Randolph’s enrolment at Chartridge Hill House marked an important change in his family’s approach to him. ‘Through psychological and psychiatric causes that term I had injections inflicted on me by Dr Johnson, the school’s Buckinghamshire doctor man,’ Randolph recorded.

Given Randolph’s perceived instability, it is most likely that Lord and Lady Galloway had decided that it was appropriate for him to be sedated, in order to curb his wild bouts of behaviour. Paraldehyde was the most used sedative in the first half of the twentieth century and could be easily administered by injection. It calmed patients down without impairing their intellectual capacity. But despite being under sedation, Randolph was to receive no soft handling. Lord Galloway instructed Mr Stafford Webber, Randolph’s new headmaster, to forbid him from spending too much time with his southern relatives. Lord Galloway explained that Randolph had become ‘spoiled, pampered and petted’ and that he was still in need of toughening up.

It had already been settled that Randolph would attend Harrow School, just as three generations of his family had done. His passage to the school that had produced Sir Winston Churchill, Lord Byron, and Lord Palmerston was predestined. The full weight of family history had been pointing him in that direction since birth. Virescit vulnere virtus was the family motto and he would simply have to rise to it. That he could not frustrated Randolph deeply, and it made him even more terrified of his father. As is so often the case when the weak are terrified of the strong, the very fear itself feeds the problem, causing paralysis in the former and even greater fury in the latter.

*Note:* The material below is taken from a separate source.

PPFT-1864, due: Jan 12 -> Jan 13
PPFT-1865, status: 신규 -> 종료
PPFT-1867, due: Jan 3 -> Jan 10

In June 1942 the dowager countess died. She was buried in the graveyard of All Saints’, Challoch, with the other Stewarts. A month later Randolph returned home from school and further irked his father. ‘I gorged and guzzled at my food to grossest excesses, and ate far too much for the parents’ conveniance [ sic ] and expense,’ he wrote, ‘The father man was truly disgusted at me, I was rude, discourteous, uncivil and impolite, not to mention greed [ sic ]’. Randolph’s healthy appetite for buttered rolls, chocolate biscuits, and cakes had always infuriated the late dowager, who had called it ‘vulgar and ungentlemanly’. Lord Galloway did not want to see a display of it either.

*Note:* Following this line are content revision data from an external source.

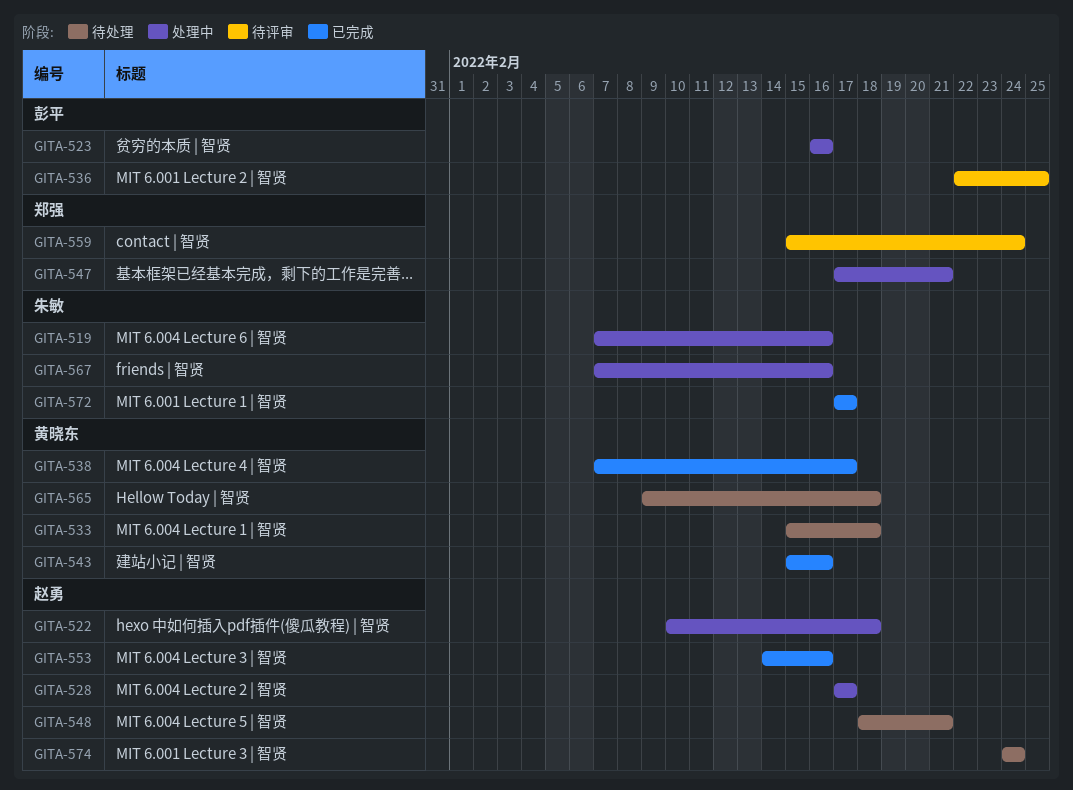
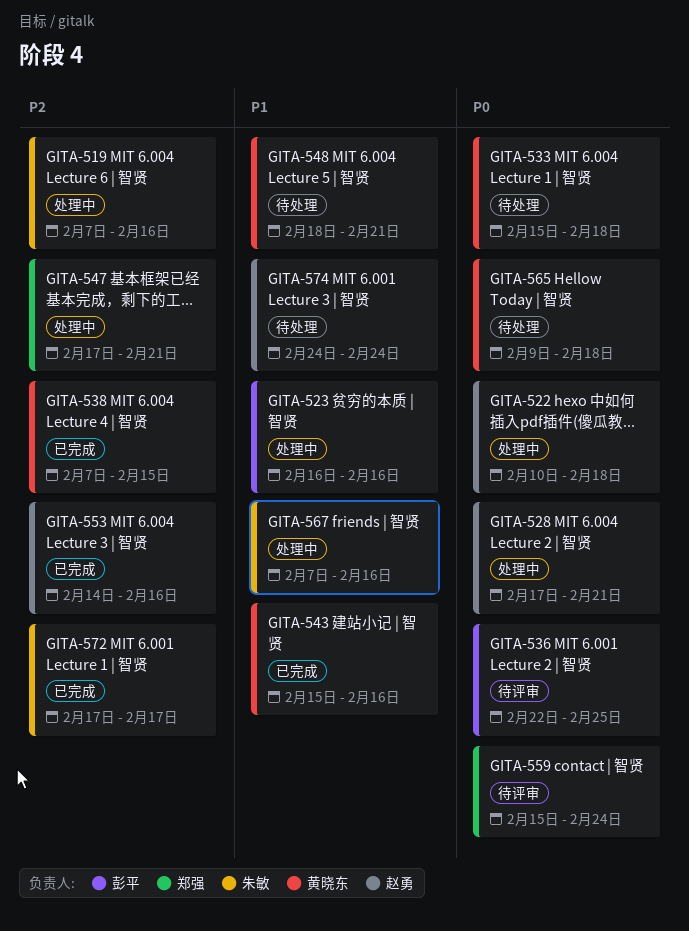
GITA-528, due: Feb 17 -> Feb 21
GITA-538, due: Feb 17 -> Feb 15
GITA-548, owner: 赵勇 -> 黄晓东

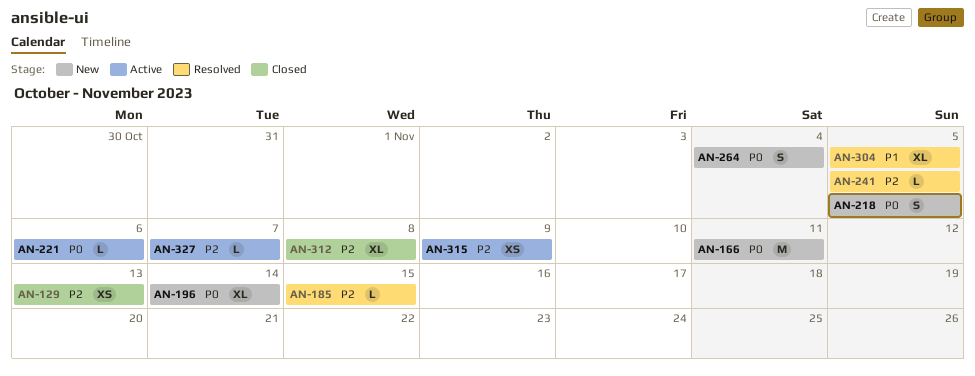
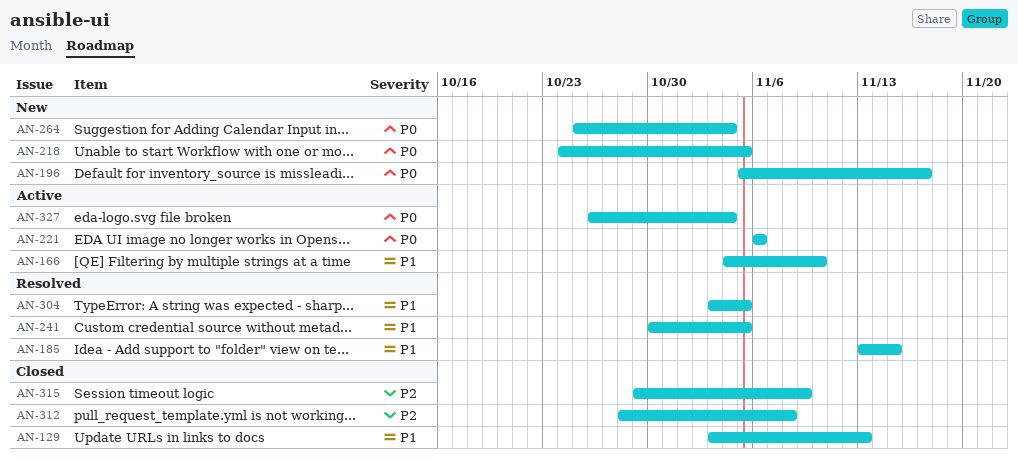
AN-129, priority: P2 -> P1
AN-166, status: New -> Active
AN-166, priority: P0 -> P1
AN-166, due: Nov 11 -> Nov 10
AN-185, priority: P2 -> P1
AN-196, due: Nov 14 -> Nov 17
AN-241, priority: P2 -> P1
AN-315, status: Active -> Closed
AN-327, priority: P2 -> P0
AN-327, due: Nov 7 -> Nov 4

Three weeks after Randolph’s fourteenth birthday in October 1942, he sat the Common Entrance exam for Harrow. It was a formality since the school would never have turned him down (his results were predictably ‘abysmally low’, even though he was a little old compared to other candidates). Randolph’s inability to please his father was having a profound effect on his social development. ‘My personality was slowly going to pot,’ he wrote, ‘becoming ever entombed in guilt, with the ever encroaching festoons of gloom entwined about complexes and phobias which had me a spectre’s shadow before that term was up. The guilt was deep and intense, becoming ever more so. I gave up laughing, I dared not even smile, thinking both were wrong.’